Task statement
Give back exactly the lines of the entries below from the line with "water bottle: present [229,740,273,842]" to the line with "teddy bear: none [940,351,1050,491]", inclusive, and only those.

Data extracts
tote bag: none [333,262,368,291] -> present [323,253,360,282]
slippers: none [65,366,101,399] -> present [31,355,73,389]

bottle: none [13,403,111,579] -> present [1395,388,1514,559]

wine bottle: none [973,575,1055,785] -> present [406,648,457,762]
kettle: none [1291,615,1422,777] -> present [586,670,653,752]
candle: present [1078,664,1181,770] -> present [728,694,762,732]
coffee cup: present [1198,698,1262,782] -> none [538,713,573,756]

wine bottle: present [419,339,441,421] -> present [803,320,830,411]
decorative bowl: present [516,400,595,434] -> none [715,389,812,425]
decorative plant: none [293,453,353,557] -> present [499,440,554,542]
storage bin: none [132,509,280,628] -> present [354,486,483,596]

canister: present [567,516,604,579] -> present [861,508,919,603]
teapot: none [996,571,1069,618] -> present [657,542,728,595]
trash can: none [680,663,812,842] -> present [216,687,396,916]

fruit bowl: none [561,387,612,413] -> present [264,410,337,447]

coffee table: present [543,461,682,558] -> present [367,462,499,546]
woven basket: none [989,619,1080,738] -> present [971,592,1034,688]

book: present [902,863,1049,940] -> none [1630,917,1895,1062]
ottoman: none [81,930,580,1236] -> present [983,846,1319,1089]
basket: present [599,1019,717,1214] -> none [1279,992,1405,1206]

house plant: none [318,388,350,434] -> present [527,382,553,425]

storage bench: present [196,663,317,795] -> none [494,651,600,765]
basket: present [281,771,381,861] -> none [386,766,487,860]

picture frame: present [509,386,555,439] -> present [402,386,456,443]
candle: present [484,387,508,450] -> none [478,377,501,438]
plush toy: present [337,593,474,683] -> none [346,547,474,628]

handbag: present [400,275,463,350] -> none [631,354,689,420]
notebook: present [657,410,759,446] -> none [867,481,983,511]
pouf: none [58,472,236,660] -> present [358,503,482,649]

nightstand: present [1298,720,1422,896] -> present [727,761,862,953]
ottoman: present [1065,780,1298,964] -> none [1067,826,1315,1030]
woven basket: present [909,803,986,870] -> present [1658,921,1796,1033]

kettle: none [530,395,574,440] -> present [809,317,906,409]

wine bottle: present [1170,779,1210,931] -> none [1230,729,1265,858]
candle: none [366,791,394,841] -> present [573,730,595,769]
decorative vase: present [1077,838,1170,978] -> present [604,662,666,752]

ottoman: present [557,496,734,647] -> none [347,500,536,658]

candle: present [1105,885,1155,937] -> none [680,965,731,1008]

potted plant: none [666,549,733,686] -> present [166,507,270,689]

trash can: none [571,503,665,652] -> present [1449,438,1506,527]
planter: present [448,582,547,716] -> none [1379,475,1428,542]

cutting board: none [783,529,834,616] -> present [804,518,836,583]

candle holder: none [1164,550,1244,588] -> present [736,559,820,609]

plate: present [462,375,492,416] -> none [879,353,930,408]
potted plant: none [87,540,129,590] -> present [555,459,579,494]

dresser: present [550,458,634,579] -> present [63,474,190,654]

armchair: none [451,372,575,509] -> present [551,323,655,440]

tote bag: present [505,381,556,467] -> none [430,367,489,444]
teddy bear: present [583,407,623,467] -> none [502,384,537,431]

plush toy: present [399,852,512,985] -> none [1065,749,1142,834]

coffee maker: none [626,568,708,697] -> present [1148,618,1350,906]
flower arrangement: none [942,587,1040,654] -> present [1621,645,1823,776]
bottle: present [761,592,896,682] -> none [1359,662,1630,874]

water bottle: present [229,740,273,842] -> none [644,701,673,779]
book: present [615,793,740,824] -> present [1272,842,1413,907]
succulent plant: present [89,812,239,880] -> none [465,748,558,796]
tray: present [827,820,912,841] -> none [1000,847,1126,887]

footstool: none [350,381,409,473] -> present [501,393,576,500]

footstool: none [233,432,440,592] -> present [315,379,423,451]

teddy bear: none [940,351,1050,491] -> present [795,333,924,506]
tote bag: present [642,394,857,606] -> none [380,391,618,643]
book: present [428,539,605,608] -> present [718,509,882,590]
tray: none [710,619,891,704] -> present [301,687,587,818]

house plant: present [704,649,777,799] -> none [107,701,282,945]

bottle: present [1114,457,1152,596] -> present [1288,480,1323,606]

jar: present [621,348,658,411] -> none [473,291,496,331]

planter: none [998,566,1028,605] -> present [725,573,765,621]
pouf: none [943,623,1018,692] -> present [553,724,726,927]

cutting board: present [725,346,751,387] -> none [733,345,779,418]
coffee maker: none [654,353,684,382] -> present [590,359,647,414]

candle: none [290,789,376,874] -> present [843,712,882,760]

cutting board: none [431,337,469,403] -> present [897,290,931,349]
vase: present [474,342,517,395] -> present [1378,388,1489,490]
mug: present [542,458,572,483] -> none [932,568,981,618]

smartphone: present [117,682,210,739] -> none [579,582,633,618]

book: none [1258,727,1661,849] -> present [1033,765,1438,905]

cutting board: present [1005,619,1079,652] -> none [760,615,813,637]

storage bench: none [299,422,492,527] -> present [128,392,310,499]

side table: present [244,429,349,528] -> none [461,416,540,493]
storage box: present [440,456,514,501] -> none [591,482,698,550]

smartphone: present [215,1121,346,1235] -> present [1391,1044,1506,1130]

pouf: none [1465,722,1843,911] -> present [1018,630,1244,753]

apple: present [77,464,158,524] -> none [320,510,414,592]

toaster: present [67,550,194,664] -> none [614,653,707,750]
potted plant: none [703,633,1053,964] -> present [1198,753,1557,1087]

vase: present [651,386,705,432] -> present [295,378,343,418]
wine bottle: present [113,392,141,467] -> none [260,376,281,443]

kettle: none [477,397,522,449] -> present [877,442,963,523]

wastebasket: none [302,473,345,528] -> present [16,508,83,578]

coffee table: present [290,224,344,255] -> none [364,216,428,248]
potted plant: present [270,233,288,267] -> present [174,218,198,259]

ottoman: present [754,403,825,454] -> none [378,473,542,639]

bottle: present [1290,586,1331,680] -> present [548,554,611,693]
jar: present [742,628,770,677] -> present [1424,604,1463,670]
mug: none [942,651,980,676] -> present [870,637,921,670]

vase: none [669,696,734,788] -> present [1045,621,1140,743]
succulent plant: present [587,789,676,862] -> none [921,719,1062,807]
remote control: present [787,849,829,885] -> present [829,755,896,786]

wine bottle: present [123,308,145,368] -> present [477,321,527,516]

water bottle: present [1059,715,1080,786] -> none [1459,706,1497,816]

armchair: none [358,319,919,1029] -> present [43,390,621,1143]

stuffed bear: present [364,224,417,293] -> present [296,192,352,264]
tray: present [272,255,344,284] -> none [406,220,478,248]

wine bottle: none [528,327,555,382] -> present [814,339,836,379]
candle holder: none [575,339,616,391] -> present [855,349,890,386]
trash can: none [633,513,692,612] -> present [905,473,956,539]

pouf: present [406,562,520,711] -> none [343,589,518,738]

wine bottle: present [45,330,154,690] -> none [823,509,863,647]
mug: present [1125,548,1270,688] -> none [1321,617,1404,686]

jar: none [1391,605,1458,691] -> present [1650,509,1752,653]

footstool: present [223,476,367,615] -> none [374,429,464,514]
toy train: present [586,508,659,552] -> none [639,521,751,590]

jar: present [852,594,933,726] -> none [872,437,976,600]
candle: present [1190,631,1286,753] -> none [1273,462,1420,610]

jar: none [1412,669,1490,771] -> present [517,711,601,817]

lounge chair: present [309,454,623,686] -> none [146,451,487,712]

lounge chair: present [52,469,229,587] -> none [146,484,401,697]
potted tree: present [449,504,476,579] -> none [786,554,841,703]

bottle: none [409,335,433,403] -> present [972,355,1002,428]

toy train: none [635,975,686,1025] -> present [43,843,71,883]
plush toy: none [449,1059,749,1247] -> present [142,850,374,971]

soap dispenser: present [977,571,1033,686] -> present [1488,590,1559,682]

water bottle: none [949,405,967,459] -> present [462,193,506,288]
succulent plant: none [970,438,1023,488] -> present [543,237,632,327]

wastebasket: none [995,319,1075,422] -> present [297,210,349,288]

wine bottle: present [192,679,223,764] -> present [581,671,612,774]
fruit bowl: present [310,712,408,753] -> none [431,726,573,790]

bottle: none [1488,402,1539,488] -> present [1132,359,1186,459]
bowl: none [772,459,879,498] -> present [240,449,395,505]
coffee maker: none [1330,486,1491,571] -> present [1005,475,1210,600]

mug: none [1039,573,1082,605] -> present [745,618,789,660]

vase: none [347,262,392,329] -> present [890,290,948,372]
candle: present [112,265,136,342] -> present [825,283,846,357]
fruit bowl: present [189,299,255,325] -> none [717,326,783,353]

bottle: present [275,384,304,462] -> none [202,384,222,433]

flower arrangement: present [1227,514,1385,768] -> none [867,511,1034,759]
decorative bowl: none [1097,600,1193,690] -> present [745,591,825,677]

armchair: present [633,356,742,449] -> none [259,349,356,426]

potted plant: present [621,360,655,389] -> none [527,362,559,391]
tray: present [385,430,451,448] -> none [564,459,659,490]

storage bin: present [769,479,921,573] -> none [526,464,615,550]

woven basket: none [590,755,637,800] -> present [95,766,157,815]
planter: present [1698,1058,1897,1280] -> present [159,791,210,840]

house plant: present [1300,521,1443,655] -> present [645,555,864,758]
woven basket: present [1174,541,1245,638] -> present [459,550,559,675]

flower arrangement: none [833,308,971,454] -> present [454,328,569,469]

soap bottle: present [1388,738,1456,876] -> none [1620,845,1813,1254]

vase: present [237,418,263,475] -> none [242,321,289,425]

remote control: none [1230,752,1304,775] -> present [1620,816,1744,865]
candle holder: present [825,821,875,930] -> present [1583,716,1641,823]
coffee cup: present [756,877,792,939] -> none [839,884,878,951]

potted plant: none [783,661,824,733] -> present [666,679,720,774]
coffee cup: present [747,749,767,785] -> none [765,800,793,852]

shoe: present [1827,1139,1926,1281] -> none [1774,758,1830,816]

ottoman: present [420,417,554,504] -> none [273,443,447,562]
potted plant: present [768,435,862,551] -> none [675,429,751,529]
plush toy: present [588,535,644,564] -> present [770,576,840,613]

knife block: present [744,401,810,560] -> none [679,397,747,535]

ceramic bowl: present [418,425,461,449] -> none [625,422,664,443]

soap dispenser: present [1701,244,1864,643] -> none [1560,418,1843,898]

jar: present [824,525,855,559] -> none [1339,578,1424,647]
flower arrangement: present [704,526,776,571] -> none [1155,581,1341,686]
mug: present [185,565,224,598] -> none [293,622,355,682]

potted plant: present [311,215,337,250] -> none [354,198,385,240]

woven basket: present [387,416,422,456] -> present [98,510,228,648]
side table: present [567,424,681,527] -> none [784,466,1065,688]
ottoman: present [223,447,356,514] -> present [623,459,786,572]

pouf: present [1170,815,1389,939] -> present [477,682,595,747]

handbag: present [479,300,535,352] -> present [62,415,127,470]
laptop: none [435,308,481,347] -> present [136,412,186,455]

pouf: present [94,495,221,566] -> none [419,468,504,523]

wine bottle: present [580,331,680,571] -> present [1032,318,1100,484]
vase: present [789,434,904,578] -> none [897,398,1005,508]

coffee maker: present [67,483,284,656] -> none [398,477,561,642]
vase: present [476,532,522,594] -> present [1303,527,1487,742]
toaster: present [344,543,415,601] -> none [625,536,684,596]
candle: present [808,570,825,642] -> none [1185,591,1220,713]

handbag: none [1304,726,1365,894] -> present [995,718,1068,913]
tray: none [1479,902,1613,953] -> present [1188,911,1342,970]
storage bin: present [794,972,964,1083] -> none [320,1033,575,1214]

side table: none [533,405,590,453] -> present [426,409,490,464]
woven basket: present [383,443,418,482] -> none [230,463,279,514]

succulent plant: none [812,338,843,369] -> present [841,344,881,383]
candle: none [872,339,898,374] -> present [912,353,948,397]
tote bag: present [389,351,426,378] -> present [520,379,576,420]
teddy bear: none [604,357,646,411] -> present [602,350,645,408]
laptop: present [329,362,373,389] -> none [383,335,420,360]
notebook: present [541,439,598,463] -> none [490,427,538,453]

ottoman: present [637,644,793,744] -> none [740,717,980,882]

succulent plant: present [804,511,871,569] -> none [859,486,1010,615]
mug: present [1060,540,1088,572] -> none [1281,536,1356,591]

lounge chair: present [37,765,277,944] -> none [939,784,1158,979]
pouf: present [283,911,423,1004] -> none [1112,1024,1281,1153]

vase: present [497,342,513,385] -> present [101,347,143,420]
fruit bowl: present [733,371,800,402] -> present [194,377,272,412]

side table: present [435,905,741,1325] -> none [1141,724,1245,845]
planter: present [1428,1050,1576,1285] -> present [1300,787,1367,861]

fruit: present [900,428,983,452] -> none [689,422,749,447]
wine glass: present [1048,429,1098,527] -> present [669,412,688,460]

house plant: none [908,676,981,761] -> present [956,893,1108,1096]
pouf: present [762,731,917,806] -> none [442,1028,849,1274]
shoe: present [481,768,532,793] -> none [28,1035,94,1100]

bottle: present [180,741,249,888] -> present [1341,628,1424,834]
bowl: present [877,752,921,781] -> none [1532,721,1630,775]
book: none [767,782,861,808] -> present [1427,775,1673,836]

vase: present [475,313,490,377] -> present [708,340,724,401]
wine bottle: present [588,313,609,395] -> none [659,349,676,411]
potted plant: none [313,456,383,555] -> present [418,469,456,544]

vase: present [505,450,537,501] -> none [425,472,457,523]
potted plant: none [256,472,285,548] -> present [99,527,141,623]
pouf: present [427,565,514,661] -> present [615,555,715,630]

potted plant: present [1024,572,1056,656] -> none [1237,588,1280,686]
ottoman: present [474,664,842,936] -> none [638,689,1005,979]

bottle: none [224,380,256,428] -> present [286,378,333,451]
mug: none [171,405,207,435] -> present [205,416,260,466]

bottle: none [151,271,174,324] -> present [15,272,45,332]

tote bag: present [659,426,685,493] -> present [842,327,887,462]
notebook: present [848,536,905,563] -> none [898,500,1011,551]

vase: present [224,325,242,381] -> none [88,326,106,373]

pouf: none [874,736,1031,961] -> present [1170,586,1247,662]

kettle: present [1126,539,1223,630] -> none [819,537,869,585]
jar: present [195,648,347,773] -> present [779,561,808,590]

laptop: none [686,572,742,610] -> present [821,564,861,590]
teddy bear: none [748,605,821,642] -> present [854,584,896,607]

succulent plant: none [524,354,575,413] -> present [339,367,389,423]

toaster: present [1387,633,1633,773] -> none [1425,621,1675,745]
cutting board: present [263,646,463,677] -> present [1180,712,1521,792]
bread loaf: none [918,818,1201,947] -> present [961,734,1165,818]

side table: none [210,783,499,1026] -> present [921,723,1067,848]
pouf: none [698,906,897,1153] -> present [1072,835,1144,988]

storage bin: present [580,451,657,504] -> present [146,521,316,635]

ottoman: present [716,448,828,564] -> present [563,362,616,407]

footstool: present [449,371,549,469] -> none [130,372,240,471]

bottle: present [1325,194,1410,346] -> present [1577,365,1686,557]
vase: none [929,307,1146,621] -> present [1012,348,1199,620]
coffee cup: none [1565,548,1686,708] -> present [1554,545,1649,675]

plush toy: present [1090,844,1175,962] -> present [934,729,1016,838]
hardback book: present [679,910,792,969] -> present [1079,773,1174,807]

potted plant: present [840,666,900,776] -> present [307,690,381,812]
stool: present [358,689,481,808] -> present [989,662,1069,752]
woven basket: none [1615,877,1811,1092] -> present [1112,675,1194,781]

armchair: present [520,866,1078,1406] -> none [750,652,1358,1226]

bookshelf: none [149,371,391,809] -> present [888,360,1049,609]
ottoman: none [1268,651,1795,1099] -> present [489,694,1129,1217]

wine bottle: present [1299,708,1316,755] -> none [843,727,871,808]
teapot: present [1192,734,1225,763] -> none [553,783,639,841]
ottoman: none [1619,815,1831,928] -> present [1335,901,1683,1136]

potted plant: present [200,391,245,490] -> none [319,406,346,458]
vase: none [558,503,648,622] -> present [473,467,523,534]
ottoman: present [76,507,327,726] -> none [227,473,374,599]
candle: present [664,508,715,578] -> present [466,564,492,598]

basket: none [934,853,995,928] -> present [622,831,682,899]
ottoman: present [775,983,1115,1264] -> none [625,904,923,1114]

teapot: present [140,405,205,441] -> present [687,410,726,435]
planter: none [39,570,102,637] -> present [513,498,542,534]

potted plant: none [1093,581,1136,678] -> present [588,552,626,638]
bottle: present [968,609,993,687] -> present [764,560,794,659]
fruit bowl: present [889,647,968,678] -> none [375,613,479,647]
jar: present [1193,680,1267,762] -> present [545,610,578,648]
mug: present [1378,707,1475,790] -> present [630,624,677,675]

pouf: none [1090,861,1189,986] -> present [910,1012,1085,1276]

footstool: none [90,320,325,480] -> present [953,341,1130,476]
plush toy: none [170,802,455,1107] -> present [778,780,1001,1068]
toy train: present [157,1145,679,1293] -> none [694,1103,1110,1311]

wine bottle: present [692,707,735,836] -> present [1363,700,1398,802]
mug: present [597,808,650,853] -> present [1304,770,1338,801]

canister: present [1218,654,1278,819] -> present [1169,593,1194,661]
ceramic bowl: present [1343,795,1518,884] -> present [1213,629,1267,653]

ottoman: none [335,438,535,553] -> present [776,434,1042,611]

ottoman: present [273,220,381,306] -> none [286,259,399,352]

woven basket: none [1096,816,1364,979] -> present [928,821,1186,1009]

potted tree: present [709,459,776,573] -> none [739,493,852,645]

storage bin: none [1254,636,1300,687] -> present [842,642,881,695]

Response area
water bottle: present [229,740,273,842] -> none [644,701,673,779]
book: present [615,793,740,824] -> present [1272,842,1413,907]
succulent plant: present [89,812,239,880] -> none [465,748,558,796]
tray: present [827,820,912,841] -> none [1000,847,1126,887]

footstool: none [350,381,409,473] -> present [501,393,576,500]

footstool: none [233,432,440,592] -> present [315,379,423,451]

teddy bear: none [940,351,1050,491] -> present [795,333,924,506]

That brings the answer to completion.